Almost all these species frequents the eastern rainforest, at middle or high elevation. They forage, feed and nest in this habitat, and their morphology, plumage colour, legs, feet and bill shape are adapted to this environment.
However, the Thamnornis is found in the spiny subdesert scrub and the scrubby edges of the western deciduous forest in the sub-arid region of S and W coast, whereas the Appert’s Tetraka frequents the dry deciduous forests and montane evergreen forest in SW Madagascar.
They feed primarily on insects and spiders caught on the ground, in low vegetation, in tree canopy or at treetops by walking, hopping, climbing, gleaning and probing. They are very active, searching for prey in moss, epiphytic plants, leaf-litter, palm fronds, bark, sometimes hanging with fluttering wings, or working in tit-like fashion. They may perform short flights to pursue a flying insect or when foraging from tree to tree.
They are often seen in family groups or in mixed-species foraging flocks outside breeding season.
The breeding behaviour of the Bernieridae is poorly known. The courtship displays are unknown, but we can suggest that the head pattern of some species is enhanced by adapted postures during this period. The birds probably sing more often prior to the breeding season. Their breeding system is suspected to be monogamous, although some observations of the Grey-crowned Tetraka may suggest co-operative breeding. The birds become territorial during the season which occurs generally between August/September and January/February.

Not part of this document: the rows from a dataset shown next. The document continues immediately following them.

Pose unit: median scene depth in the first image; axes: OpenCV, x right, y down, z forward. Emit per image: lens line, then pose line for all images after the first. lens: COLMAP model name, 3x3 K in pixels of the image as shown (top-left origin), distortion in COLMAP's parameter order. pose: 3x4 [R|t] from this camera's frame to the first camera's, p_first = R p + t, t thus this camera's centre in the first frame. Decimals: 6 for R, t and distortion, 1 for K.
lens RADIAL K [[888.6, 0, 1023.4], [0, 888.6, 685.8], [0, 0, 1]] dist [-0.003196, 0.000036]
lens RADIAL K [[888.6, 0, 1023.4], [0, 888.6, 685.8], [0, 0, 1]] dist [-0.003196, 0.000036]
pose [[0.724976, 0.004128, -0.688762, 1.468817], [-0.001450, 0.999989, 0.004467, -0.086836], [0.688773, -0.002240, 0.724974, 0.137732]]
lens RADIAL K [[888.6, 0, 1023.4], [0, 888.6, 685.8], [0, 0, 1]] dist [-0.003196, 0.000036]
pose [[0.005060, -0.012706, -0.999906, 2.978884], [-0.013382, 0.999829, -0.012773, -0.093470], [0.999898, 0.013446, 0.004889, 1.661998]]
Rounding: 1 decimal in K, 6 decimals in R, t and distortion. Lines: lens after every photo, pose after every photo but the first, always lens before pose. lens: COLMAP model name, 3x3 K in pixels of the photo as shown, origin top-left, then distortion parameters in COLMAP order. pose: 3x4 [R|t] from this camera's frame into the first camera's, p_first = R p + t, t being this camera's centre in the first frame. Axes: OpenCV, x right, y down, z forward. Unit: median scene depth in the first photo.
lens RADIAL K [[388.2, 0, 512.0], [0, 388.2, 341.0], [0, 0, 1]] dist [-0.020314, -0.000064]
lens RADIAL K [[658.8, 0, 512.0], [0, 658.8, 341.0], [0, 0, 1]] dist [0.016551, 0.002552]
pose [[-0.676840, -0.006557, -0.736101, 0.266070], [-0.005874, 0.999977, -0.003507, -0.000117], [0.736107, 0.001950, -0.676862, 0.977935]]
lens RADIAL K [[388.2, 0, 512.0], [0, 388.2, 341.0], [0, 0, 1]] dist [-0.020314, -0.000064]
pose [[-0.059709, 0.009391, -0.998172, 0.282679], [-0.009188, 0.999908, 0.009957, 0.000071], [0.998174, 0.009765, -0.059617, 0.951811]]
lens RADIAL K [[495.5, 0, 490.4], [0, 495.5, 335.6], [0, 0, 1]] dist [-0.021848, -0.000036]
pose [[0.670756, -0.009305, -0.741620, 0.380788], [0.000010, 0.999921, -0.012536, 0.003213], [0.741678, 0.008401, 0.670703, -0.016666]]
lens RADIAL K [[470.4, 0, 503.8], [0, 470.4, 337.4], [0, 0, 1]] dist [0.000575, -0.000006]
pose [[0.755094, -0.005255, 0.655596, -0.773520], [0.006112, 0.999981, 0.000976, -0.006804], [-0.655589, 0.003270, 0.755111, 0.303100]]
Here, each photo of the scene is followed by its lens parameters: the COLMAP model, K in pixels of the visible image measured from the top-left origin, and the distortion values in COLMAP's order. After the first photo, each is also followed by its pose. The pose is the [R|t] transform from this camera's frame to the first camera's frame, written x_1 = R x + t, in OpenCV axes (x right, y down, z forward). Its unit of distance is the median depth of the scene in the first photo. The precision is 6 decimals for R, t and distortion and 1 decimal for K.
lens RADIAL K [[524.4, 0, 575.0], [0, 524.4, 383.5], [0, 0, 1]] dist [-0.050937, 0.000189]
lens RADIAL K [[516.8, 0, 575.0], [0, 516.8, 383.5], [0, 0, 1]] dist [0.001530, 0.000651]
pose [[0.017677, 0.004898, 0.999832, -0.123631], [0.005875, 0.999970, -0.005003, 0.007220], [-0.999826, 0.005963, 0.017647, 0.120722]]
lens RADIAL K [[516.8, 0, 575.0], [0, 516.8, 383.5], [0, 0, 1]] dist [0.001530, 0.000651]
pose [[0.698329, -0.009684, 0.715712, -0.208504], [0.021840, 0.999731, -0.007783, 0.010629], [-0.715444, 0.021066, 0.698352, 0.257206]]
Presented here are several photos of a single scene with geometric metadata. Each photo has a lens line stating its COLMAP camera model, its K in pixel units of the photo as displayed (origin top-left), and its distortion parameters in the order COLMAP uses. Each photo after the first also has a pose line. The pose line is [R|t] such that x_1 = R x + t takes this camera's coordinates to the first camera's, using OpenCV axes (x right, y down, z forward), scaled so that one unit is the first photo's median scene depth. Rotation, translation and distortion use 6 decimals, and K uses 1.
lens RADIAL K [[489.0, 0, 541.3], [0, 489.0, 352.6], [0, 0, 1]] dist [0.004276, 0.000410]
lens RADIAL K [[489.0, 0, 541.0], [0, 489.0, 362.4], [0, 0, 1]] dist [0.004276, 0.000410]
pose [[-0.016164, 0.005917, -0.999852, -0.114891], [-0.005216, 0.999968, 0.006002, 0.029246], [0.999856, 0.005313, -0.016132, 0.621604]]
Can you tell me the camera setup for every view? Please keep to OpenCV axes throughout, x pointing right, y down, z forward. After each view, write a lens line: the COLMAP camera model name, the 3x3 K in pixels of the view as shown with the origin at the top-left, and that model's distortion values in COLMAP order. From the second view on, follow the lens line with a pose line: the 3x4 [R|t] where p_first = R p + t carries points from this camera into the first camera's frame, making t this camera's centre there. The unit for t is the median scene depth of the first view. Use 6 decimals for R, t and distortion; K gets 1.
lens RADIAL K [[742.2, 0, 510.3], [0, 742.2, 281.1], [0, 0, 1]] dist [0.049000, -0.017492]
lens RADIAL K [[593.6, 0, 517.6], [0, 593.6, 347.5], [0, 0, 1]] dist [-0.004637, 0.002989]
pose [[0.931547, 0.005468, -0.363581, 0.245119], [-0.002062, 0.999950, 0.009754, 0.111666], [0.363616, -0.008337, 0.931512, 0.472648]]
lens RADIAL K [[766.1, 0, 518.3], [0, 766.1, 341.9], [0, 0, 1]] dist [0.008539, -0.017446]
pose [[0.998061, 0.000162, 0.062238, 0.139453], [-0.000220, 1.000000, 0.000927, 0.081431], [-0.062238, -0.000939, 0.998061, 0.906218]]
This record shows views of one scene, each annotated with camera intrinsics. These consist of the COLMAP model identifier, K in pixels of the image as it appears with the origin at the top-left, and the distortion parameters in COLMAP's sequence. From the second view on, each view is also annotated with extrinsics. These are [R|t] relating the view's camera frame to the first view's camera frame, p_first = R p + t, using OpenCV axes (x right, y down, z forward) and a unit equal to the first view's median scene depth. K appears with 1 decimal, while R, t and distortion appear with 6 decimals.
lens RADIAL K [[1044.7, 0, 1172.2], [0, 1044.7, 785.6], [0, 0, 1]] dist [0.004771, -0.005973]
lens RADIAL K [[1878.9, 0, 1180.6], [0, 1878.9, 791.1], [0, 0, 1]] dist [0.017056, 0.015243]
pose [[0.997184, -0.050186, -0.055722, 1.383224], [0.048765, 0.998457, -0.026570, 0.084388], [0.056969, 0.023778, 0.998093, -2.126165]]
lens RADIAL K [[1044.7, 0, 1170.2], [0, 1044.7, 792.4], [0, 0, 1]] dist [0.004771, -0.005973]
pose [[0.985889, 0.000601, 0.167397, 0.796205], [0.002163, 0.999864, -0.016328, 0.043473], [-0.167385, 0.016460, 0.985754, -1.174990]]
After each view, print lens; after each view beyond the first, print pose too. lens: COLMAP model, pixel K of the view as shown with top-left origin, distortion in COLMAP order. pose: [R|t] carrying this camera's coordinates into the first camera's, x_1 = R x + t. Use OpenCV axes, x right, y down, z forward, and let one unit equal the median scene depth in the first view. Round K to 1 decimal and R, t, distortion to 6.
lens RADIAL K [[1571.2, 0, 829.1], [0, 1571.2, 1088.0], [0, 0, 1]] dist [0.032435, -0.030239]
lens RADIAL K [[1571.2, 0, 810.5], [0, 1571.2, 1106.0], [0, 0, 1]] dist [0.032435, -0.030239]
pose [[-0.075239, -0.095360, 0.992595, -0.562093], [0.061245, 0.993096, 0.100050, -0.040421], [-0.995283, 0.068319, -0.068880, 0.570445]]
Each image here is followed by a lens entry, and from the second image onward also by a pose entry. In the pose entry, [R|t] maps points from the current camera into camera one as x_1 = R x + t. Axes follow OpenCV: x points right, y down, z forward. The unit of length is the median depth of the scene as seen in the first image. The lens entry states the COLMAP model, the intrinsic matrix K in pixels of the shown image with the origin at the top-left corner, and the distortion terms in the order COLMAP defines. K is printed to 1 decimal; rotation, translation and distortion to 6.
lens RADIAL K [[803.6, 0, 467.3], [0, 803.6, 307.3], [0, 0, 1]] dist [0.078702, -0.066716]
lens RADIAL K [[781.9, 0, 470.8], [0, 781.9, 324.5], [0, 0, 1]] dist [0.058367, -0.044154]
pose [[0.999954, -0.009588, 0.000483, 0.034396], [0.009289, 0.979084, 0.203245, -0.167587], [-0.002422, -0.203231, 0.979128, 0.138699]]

The nest is usually cup-shaped and built in tree fork formed by two horizontal branches, but it may be suspended between twigs too. The nest of the Cryptic Warbler is a globular structure.
The cup is made with dry grass, moss or plant fibres, with a lining of finer material. It is placed near the ground in the understorey, or up to two metres above the ground in shrub.
The clutch contains 1-3 eggs and both parents probably share the nesting duties and feed the young. They are solitary nesters. But more information is required.
All the species are vulnerable to habitat destruction through clearance, fragmentation and degradation of forests for agriculture expansion and commercial logging. The habitat is also destroyed by slash-and-burn cultivation that involves difficult regrowth.
In spite of being present in several protected national parks and reserves, three species are Near Threatened, two of them are Vulnerable and the six remaining species are evaluated as Least Concern, but all the populations are declining. However, these statuses may change in the future as the forest habitat is continuously degraded owing to the increasing human population.